**Written task**: Could you copy the records below exactly, leaving out any pictures?

**Study material**:
+ + + + +

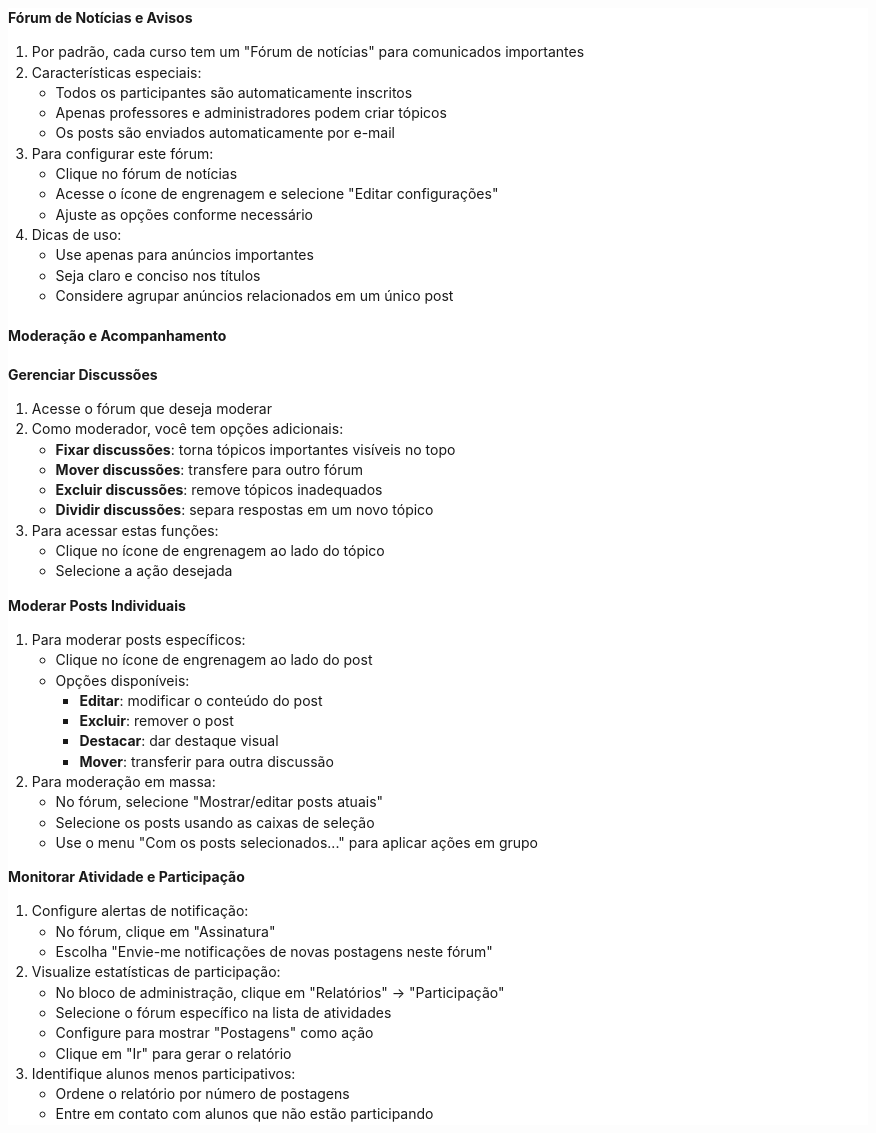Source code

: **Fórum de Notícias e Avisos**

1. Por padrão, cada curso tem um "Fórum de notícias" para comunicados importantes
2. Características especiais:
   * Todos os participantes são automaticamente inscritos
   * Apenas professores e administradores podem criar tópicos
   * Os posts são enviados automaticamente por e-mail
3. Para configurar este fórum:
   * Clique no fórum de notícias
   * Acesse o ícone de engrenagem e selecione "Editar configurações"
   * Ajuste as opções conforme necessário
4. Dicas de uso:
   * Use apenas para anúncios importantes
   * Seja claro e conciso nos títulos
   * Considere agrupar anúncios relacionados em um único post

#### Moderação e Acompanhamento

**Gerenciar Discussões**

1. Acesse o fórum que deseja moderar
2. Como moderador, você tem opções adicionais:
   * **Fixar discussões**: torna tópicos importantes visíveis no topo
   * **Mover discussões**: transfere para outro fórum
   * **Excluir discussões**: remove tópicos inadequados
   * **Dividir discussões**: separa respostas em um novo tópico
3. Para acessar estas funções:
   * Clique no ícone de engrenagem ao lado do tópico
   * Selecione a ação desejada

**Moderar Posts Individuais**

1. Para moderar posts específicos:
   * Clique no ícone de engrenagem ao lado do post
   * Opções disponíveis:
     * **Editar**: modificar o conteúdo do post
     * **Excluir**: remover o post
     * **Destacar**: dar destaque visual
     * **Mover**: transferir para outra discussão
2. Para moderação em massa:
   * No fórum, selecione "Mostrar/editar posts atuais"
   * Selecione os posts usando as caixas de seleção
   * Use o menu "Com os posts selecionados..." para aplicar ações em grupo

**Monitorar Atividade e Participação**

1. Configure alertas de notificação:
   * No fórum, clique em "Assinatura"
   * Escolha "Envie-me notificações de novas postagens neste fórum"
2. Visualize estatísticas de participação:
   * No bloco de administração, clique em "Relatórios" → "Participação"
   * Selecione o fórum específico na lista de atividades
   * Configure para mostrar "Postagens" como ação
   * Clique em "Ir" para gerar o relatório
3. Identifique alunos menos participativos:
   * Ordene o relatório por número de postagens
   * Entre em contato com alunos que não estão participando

+ + + + +

**Worked solution**:
Source code

: **Fórum de Notícias e Avisos**

1. Por padrão, cada curso tem um "Fórum de notícias" para comunicados importantes
2. Características especiais:
   * Todos os participantes são automaticamente inscritos
   * Apenas professores e administradores podem criar tópicos
   * Os posts são enviados automaticamente por e-mail
3. Para configurar este fórum:
   * Clique no fórum de notícias
   * Acesse o ícone de engrenagem e selecione "Editar configurações"
   * Ajuste as opções conforme necessário
4. Dicas de uso:
   * Use apenas para anúncios importantes
   * Seja claro e conciso nos títulos
   * Considere agrupar anúncios relacionados em um único post

#### Moderação e Acompanhamento

**Gerenciar Discussões**

1. Acesse o fórum que deseja moderar
2. Como moderador, você tem opções adicionais:
   * **Fixar discussões**: torna tópicos importantes visíveis no topo
   * **Mover discussões**: transfere para outro fórum
   * **Excluir discussões**: remove tópicos inadequados
   * **Dividir discussões**: separa respostas em um novo tópico
3. Para acessar estas funções:
   * Clique no ícone de engrenagem ao lado do tópico
   * Selecione a ação desejada

**Moderar Posts Individuais**

1. Para moderar posts específicos:
   * Clique no ícone de engrenagem ao lado do post
   * Opções disponíveis:
     * **Editar**: modificar o conteúdo do post
     * **Excluir**: remover o post
     * **Destacar**: dar destaque visual
     * **Mover**: transferir para outra discussão
2. Para moderação em massa:
   * No fórum, selecione "Mostrar/editar posts atuais"
   * Selecione os posts usando as caixas de seleção
   * Use o menu "Com os posts selecionados..." para aplicar ações em grupo

**Monitorar Atividade e Participação**

1. Configure alertas de notificação:
   * No fórum, clique em "Assinatura"
   * Escolha "Envie-me notificações de novas postagens neste fórum"
2. Visualize estatísticas de participação:
   * No bloco de administração, clique em "Relatórios" → "Participação"
   * Selecione o fórum específico na lista de atividades
   * Configure para mostrar "Postagens" como ação
   * Clique em "Ir" para gerar o relatório
3. Identifique alunos menos participativos:
   * Ordene o relatório por número de postagens
   * Entre em contato com alunos que não estão participando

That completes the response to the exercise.